What to work on: Where does the string "website" appear in the material? Copy each line that holds it.

Information provided:

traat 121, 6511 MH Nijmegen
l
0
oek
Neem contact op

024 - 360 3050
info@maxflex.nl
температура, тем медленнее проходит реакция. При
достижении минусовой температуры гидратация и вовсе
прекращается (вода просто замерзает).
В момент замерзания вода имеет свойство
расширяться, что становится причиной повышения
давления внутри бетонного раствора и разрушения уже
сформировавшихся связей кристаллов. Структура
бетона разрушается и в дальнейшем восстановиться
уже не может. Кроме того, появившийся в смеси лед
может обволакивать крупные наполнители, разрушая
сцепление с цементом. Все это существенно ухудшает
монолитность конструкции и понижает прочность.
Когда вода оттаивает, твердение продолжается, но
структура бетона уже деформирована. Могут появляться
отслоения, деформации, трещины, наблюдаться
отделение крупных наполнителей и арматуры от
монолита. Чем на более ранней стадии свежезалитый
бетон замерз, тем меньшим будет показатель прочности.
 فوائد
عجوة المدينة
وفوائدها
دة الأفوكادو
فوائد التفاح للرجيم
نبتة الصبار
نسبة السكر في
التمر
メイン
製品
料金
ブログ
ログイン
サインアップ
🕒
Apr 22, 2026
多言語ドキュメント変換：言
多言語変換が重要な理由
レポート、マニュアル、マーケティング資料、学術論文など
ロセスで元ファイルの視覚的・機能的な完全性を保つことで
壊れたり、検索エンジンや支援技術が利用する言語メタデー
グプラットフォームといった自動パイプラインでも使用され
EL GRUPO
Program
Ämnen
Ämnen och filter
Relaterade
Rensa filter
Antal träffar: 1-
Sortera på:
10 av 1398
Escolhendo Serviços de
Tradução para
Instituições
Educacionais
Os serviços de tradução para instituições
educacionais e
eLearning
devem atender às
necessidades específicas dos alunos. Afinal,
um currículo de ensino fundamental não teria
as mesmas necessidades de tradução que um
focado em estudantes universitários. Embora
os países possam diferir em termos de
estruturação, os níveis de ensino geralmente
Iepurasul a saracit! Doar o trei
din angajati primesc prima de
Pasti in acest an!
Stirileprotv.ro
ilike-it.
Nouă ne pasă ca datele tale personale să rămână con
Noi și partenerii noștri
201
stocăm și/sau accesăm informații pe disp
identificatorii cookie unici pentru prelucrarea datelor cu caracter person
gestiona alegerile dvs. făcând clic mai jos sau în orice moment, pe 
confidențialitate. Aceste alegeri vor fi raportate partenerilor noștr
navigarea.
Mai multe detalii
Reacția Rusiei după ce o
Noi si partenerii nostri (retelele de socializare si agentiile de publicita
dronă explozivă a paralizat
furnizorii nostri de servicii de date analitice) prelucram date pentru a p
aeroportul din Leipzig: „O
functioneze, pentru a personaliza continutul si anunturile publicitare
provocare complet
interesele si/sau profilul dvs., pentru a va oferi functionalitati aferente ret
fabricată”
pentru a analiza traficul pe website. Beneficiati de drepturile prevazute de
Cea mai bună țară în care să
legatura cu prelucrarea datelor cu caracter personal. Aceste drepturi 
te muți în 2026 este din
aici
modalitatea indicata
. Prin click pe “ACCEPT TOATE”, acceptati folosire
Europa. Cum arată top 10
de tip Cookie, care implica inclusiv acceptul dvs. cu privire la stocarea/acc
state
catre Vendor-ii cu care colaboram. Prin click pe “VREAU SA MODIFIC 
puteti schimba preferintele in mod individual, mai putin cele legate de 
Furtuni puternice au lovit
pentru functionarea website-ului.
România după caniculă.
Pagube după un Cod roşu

Solution below:
pentru a analiza traficul pe website. Beneficiati de drepturile prevazute de
pentru functionarea website-ului.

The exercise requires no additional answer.